── EXERCISE MATERIALS
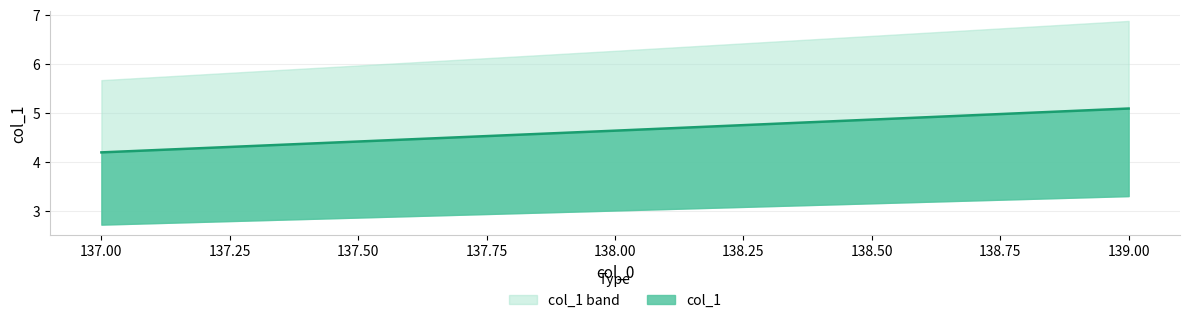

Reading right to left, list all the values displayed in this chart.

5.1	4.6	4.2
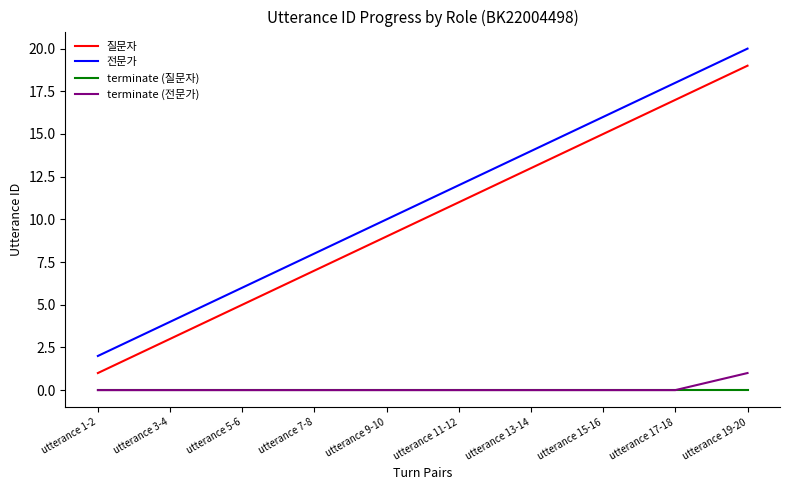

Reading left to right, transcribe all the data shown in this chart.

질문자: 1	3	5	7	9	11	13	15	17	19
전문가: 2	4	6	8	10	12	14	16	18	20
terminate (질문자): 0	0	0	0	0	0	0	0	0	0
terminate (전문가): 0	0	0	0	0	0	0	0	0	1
────
EXERCISE —
Format the lines above as a JSON list of strings, one string per line, with blank lines and the pictures omitted.

WRITTEN ANSWER —
[
  "Reading right to left, list all the values displayed in this chart.",
  "5.1\t4.6\t4.2",
  "Reading left to right, transcribe all the data shown in this chart.",
  "질문자: 1\t3\t5\t7\t9\t11\t13\t15\t17\t19",
  "전문가: 2\t4\t6\t8\t10\t12\t14\t16\t18\t20",
  "terminate (질문자): 0\t0\t0\t0\t0\t0\t0\t0\t0\t0",
  "terminate (전문가): 0\t0\t0\t0\t0\t0\t0\t0\t0\t1"
]